The Roman idiot who opined in vino veritas, I have always thought, must have been drunk at the time. Up to a point, alcohol relaxes everyone and makes it much easier for the Leavers not to rise to the bait being handed out by the Remaindeer in the room. But after a certain point, Truth is the last thing that emerges from the drunk’s mouth: it is merely a long-withheld opinion that should have stayed exactly where it was, unspoken.
When my brother and I were kids, Mum and Dad were pretty smart about the dangers involved in Christmas. They split it up into limited-time segments. Presents were opened from 6 am onwards. The morning service at St Margaret’s Church came next. The four of us (and only us) had a Turkey lunch, at which Dad served up French entre-deux-mers white wine – to let Mum get a bit tiddly after a frustrating morning, during which there had been at least two power cuts forcing her to put the bird in the back-to-back oven powered by the coal fire. After lunch, we all sat down and listened to what the Queen had to say.

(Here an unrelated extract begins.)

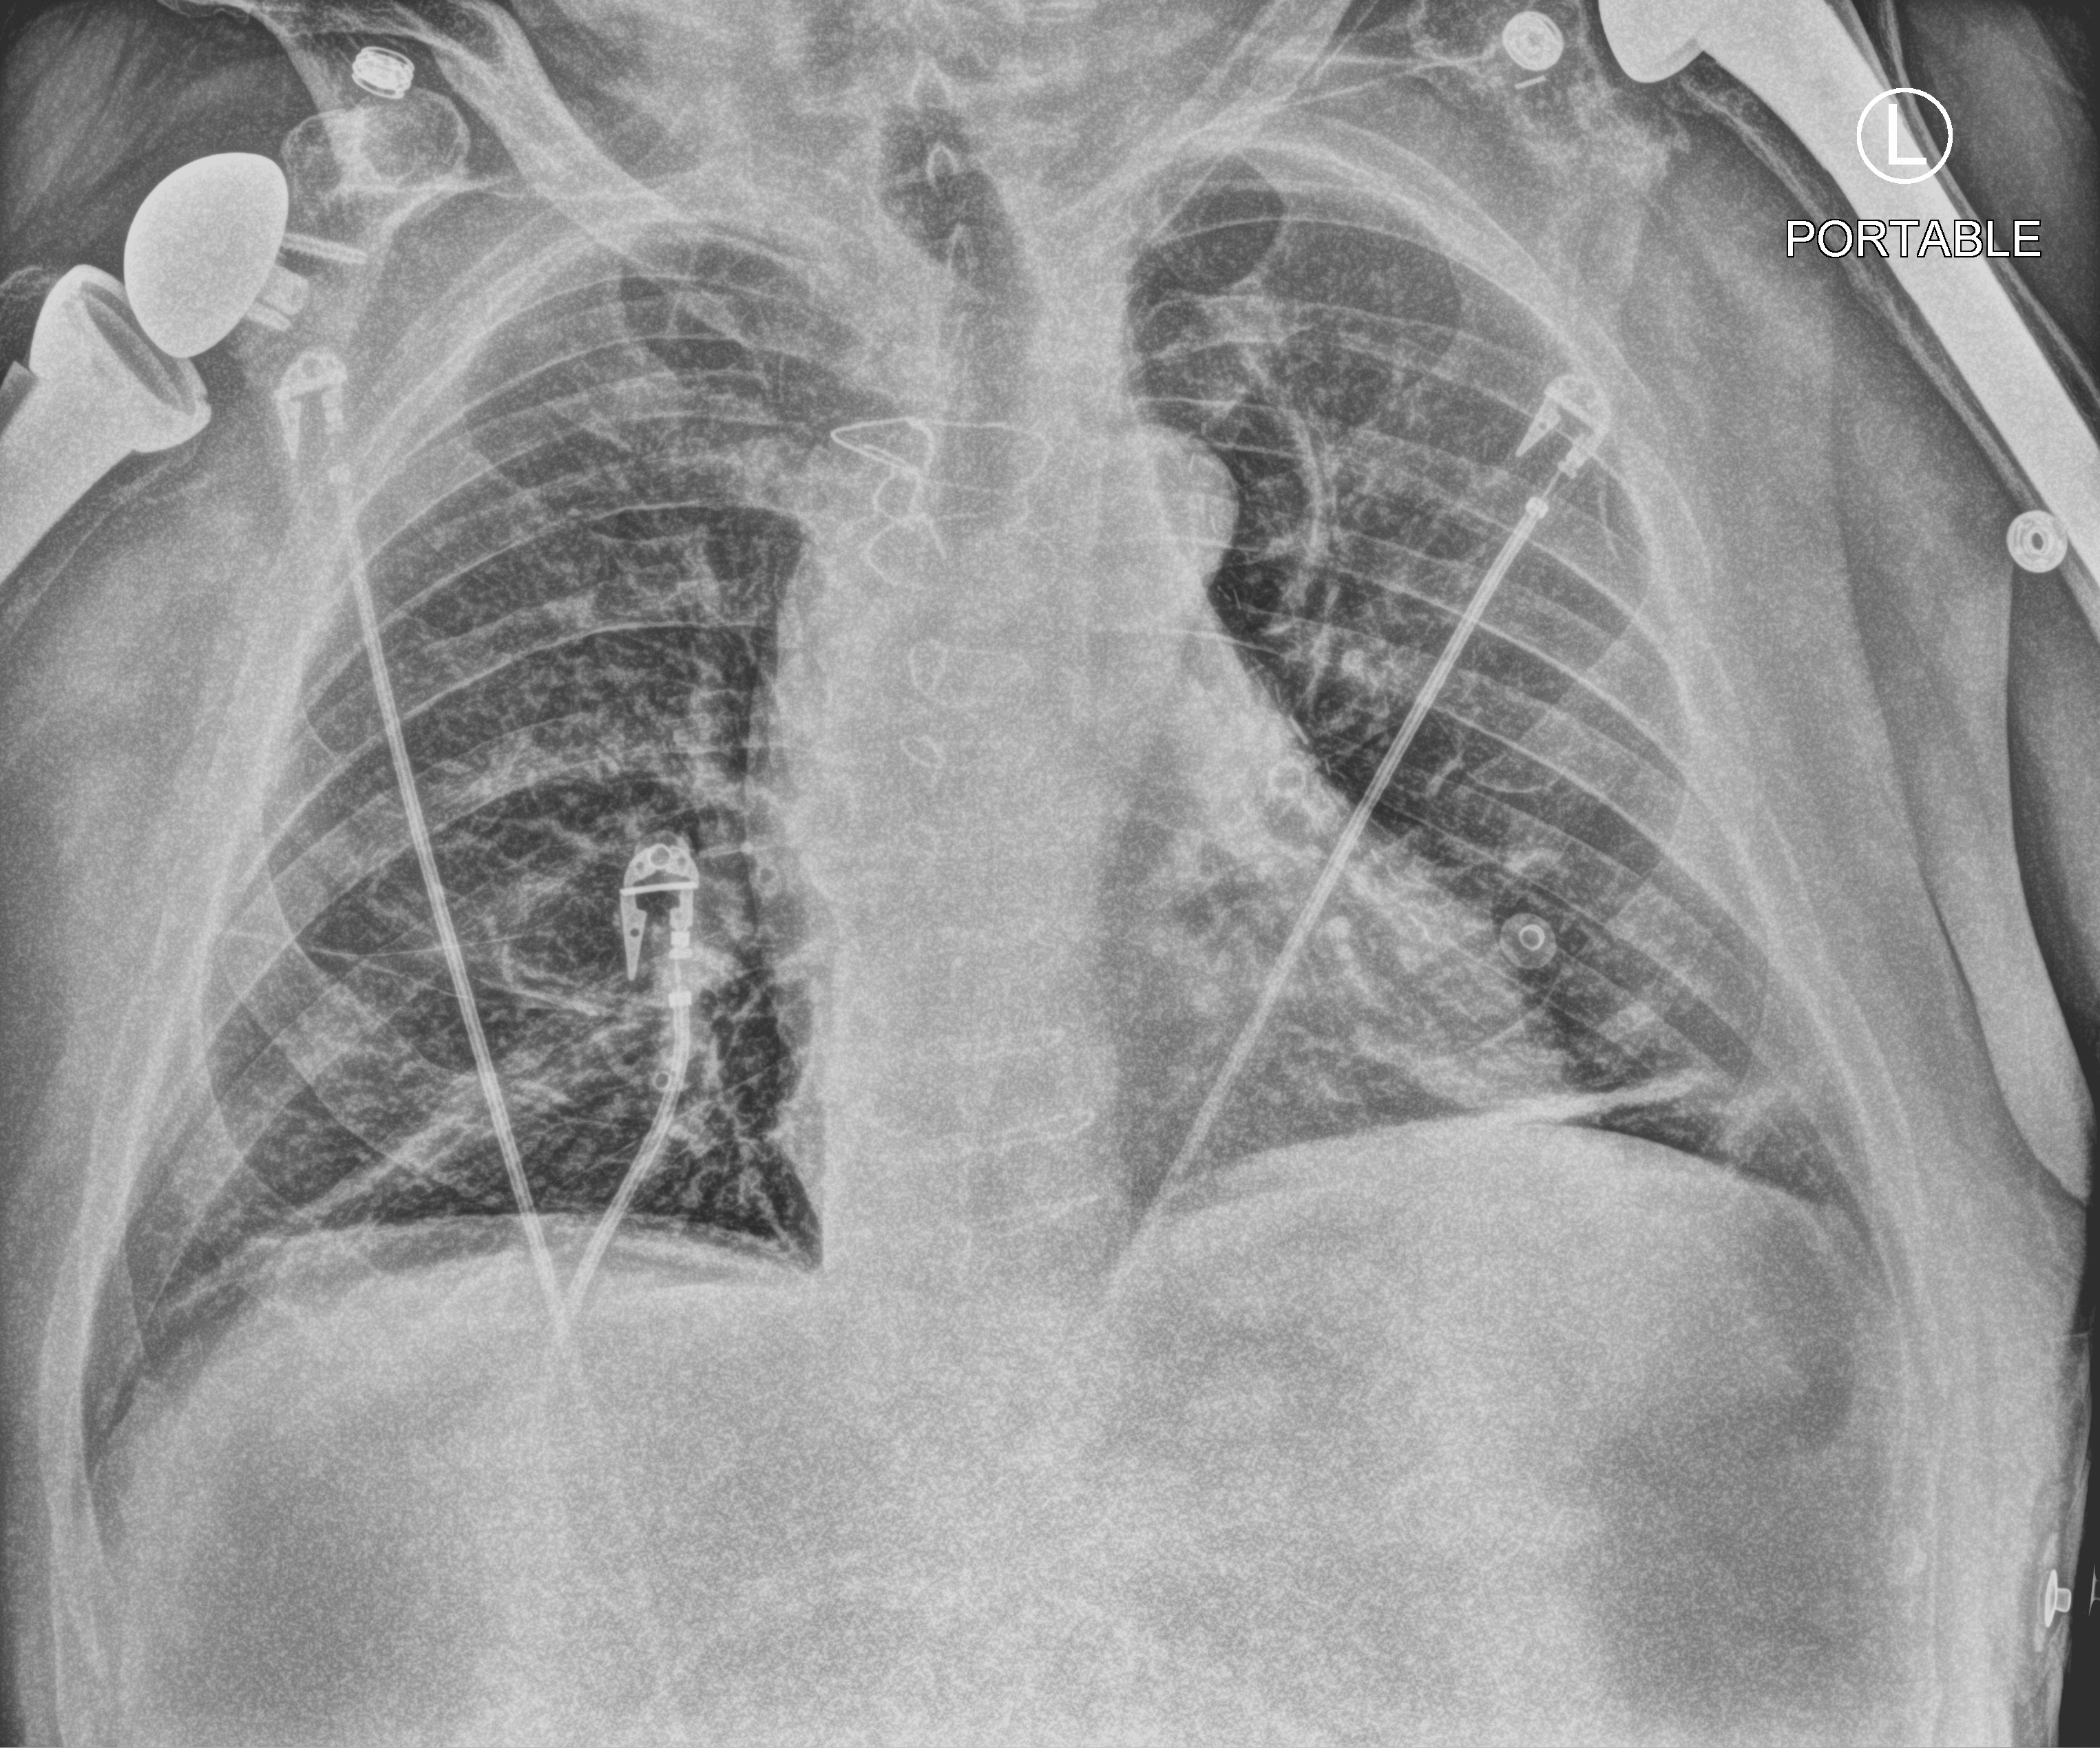
Bedside chest radiograph (computed radiography), anteroposterior (AP) projection. Patient hospitalised with COVID-19; male, aged 60–74 years.
Hospital-stay facts (about this admission, not read from this image; timing relative to this image not recorded): mechanically ventilated during this hospital stay: no; admitted to intensive care during this hospital stay: no; other chronic lung disease (admission record): no.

Around 4 pm, we piled into the Hillman Minx and drove down to my Great Aunt Lizzie’s house in Cheetham Hill to see Mum’s side of the family. Mum had three sisters: Myra was in the process of becoming a lush, but had an astonishing ability to invent stories, while her chain-smoking husband Harry was in the oil business and told even funnier stories, all of which were true. Phyllis owned and ran a pub in Kidderminster called The Black Horse. She was married to Jimmy – a lovely bloke but a hopeless alcoholic who fell over a lot. And the cast was completed by eldest sister Edna, married to Clifford, neither of whom drank apart from Edna, who liked a sherry or seven at Christmas.

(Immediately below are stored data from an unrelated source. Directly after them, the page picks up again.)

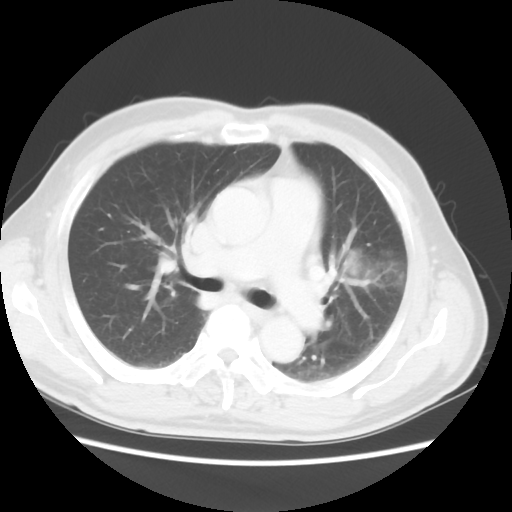
Chest CT, one axial slice; slice 30 of 50 in the series (ordered by position); reconstruction kernel STANDARD; lung window (W 1500 / L -600 HU); 512 × 512 image matrix, field of view 360 × 360 mm. Patient: male, 69 years. From the clinical record (not read from this slice): clinical TNM (as recorded): T3 N1 M1a.
Annotated regions visible in this slice (rectangle marked by the reading radiologist):
- lung tumour (recorded histology: squamous cell carcinoma): bounding box (x1, y1, x2, y2) in pixels: (342, 236, 414, 295)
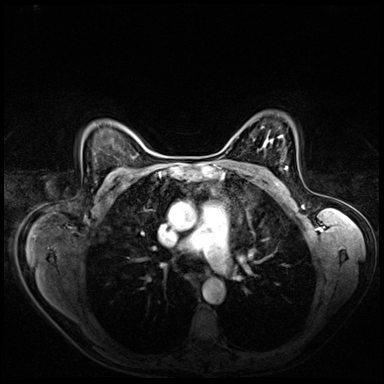
Breast MRI (dynamic contrast-enhanced), one axial slice; position 49 of 72 along the scan axis; dynamic contrast-enhanced series, time point 2 of 8 at this slice position (early post-contrast); 3 T; TE 1.4 ms, TR 4.3 ms; 384 × 384 image matrix, field of view 360 × 360 mm. Female patient.
Outlined on this slice (semi-automatic segmentation, software-assisted and operator-edited):
- enhancing-tissue mask used for the functional tumour volume (all voxels passing the contrast-enhancement thresholds inside the analysis volume; usually the tumour): box from (x=284, y=166) to (x=288, y=169) px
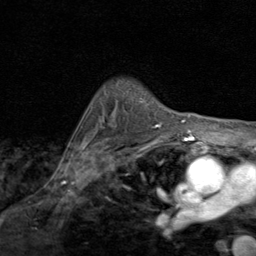
Breast MRI (dynamic contrast-enhanced), one axial slice; position 65 of 80 along the scan axis; cropped to one breast; dynamic contrast-enhanced series, time point 2 of 8 at this slice position (early post-contrast); 1.5 T; TE 1.7 ms, TR 4.5 ms; 2 mm slice thickness; 256 × 256 image matrix, field of view 180 × 180 mm. Female patient.
Structures marked on this image (semi-automatic segmentation, software-assisted and operator-edited):
- enhancing-tissue mask used for the functional tumour volume (all voxels passing the contrast-enhancement thresholds inside the analysis volume; usually the tumour): bounding box (x1, y1, x2, y2) in pixels: (141, 99, 160, 127)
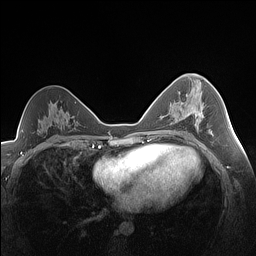
Breast MRI (dynamic contrast-enhanced), one axial slice; slice 84 of 160 in the series (ordered by position); dynamic contrast-enhanced series, time point 2 of 7 at this slice position (early post-contrast); 1.5 T; TE 1.4 ms, TR 5 ms; 1.3 mm slice thickness; 256 × 256 image matrix, field of view 320 × 320 mm. Female patient.
Structures marked on this image (semi-automatically segmented with operator editing):
- enhancing-tissue mask used for the functional tumour volume (all voxels passing the contrast-enhancement thresholds inside the analysis volume; usually the tumour): box from (x=193, y=101) to (x=203, y=122) px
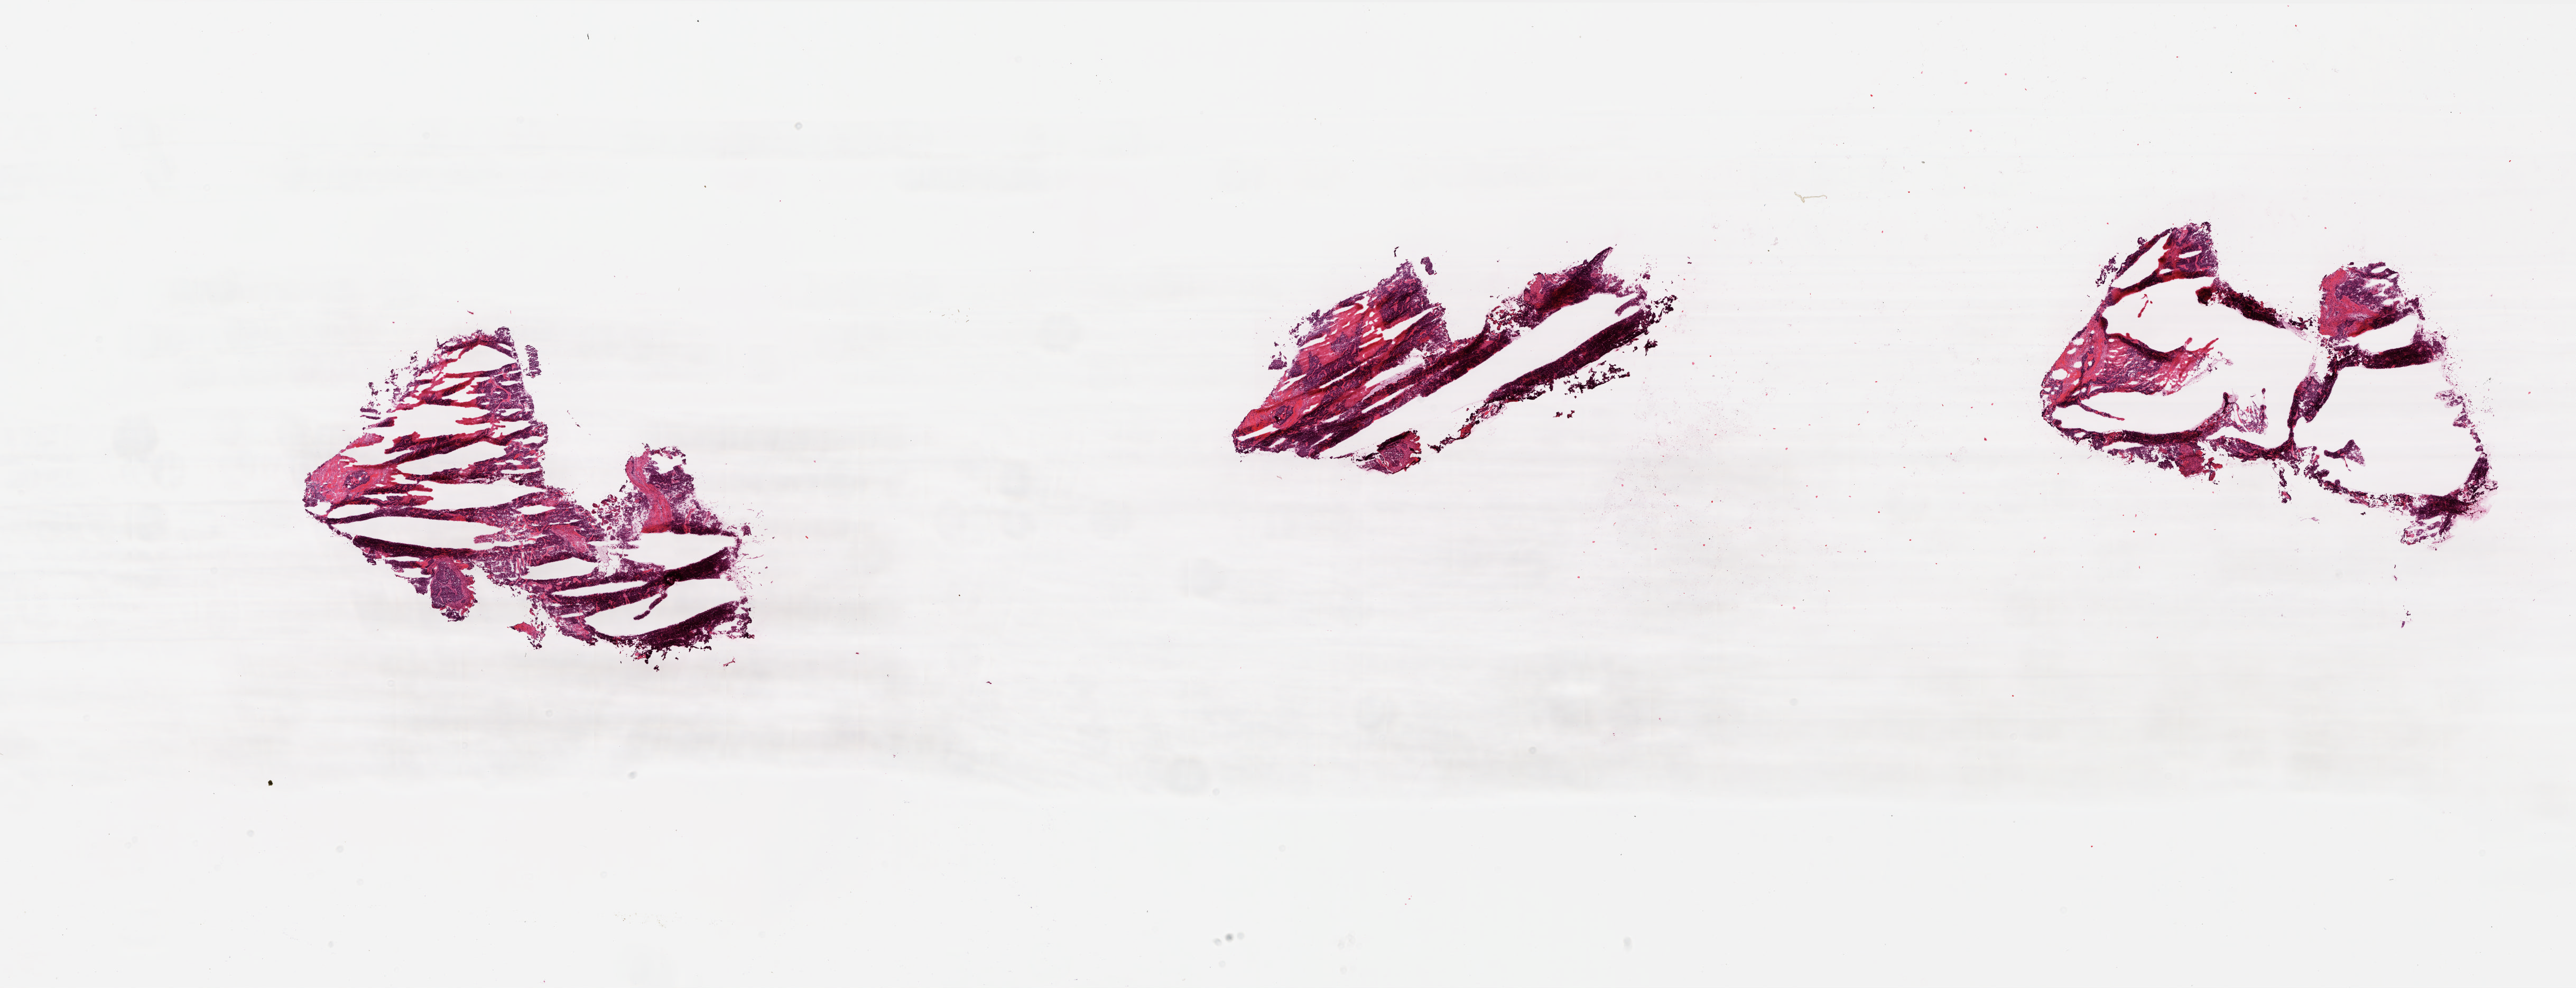
H&E whole-slide image — whole scanned area (about 38.9 x 14.9 mm, slide scanned at 20x) shown as a low-resolution overview, frozen section, sample: primary tumour, ovary. Patient: female, age at initial diagnosis 81 years. Histologic grade: G3 (poorly differentiated). Pathologist review of this section (percent, as recorded): tumour cells 93%, tumour nuclei 99%, normal cells 0%, stromal cells 5%, necrosis 2%.
• diagnosis: Serous cystadenocarcinoma, NOS
• FIGO stage: IV
• laterality: bilateral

Myra would quickly start wishing everyone Merry Kiss-me-arse, a tendency that earned her a wrinkle-lipped look from Lizzie, Jimmy would slur into eventual silence, and Edna would – her tongue loosened by a few Bristol Cream slugs – start retailing stories about my maternal grandmother. The lady in question, Melinda Mountain, was a pianist and libertine Suffragette whose unlikely and untimely death had brought disgrace upon the family….but for me, the snippets of her life learned each Christmas afternoon evoked an endless fascination.
Long before personalities clashed with alcohol, my parents would plead their desire to get us to bed after a long day, and head back to Prestwich.

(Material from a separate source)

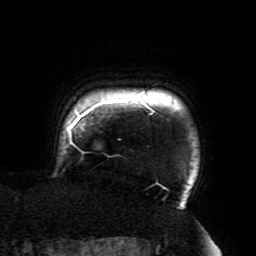
Breast MRI (dynamic contrast-enhanced), one axial slice; slice 175 of 196 in the series (ordered by position); cropped to one breast; dynamic contrast-enhanced series, time point 2 of 6 at this slice position (early post-contrast); 3 T; TE 4.2 ms, TR 8 ms; 256 × 256 image matrix, field of view 200 × 200 mm. Female patient.
Structures marked on this image (semi-automatic segmentation, software-assisted and operator-edited):
- enhancing-tissue mask used for the functional tumour volume (all voxels passing the contrast-enhancement thresholds inside the analysis volume; usually the tumour): bounding box <67,93,187,210> (left, top, right, bottom; pixels)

On Boxing Day, Dad’s family – his sister Molly, Grandma and Granddad – would be picked up by Dad and brought to us for a cold collation high tea of Turkey, Tomatoes, lettuce and Heinz salad cream. The three guests were offered a small whisky each to start, and a cup of tea afterwards. The conversation rarely got beyond stilted.
Fine, so the 1950s were a long time ago. But although the event back then sounds like it never really got going, that isn’t my memory of those years. I can only remember Beano, Dandy and Eagle Annuals, staying up with the adults, unreliable Christmas tree lights, and candlewick bedspreads littered with presents that would seem meagre today….but back then held inestimable secrets involving ball games like Jokari, footie kits, Davy Crockett hats and chemistry sets.
It wasn’t overdone, it was short – if Christmas Day was a Monday, Dad would be back at work on Wednesday – and Keeping Up With the Joneses had yet to be invented. The order of “looking forward to” in the year remained 1. Christmas 2. The Cup Final 3. Bonfire Night and 4. Easter Eggs.
There was no need to hype any of it. It was more than enough, and it rarely disappointed. “Less is more” says the contemporary cliché. But being a cliché does not stop it being more or less correct.